BEGIN INFORMATION

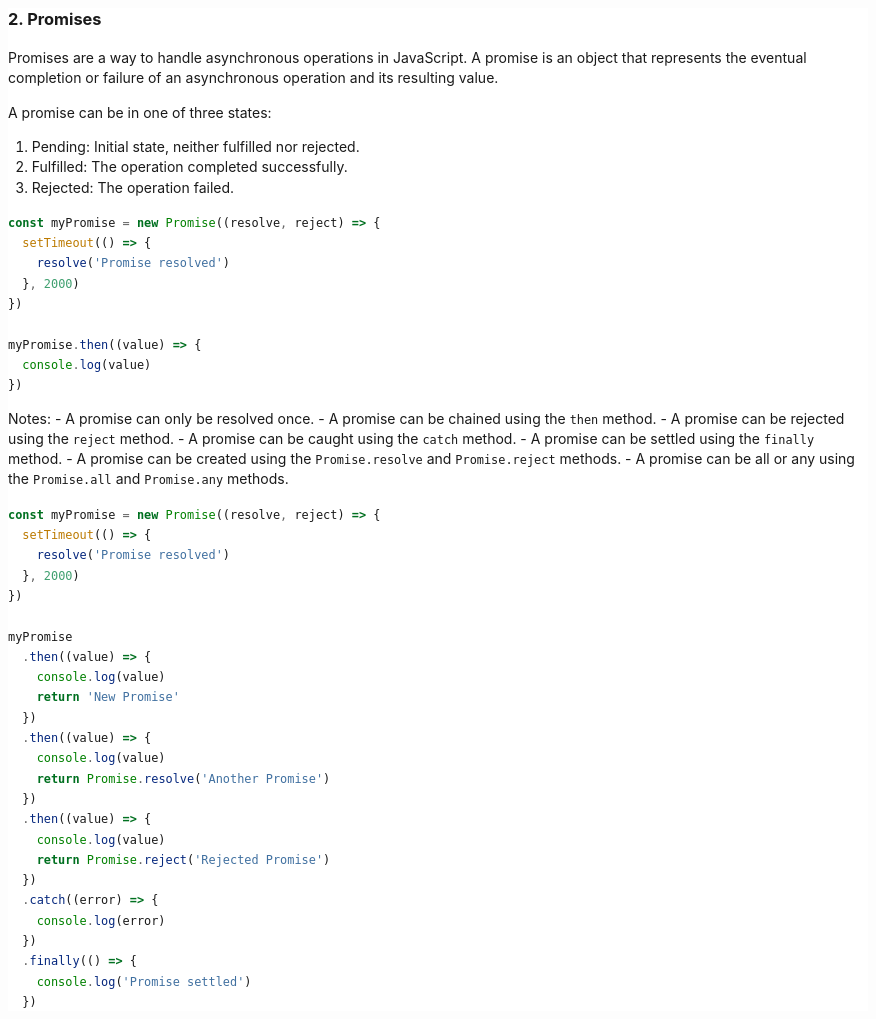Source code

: ### 2. Promises

Promises are a way to handle asynchronous operations in JavaScript. A promise is an object that represents the eventual completion or failure of an asynchronous operation and its resulting value.

A promise can be in one of three states:

1. Pending: Initial state, neither fulfilled nor rejected.
2. Fulfilled: The operation completed successfully.
3. Rejected: The operation failed.

```js
const myPromise = new Promise((resolve, reject) => {
  setTimeout(() => {
    resolve('Promise resolved')
  }, 2000)
})

myPromise.then((value) => {
  console.log(value)
})
```

Notes: 
    - A promise can only be resolved once.
    - A promise can be chained using the `then` method.
    - A promise can be rejected using the `reject` method.
    - A promise can be caught using the `catch` method.
    - A promise can be settled using the `finally` method.
    - A promise can be created using the `Promise.resolve` and `Promise.reject` methods.
    - A promise can be all or any using the `Promise.all` and `Promise.any` methods.

```js
const myPromise = new Promise((resolve, reject) => {
  setTimeout(() => {
    resolve('Promise resolved')
  }, 2000)
})

myPromise
  .then((value) => {
    console.log(value)
    return 'New Promise'
  })
  .then((value) => {
    console.log(value)
    return Promise.resolve('Another Promise')
  })
  .then((value) => {
    console.log(value)
    return Promise.reject('Rejected Promise')
  })
  .catch((error) => {
    console.log(error)
  })
  .finally(() => {
    console.log('Promise settled')
  })
```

END INFORMATION

> [TASK INSTRUCTIONS] All lines in the entries above that hold the word "settled" need to be copied.

> [EXERCISE OUTPUT]
    - A promise can be settled using the `finally` method.
    console.log('Promise settled')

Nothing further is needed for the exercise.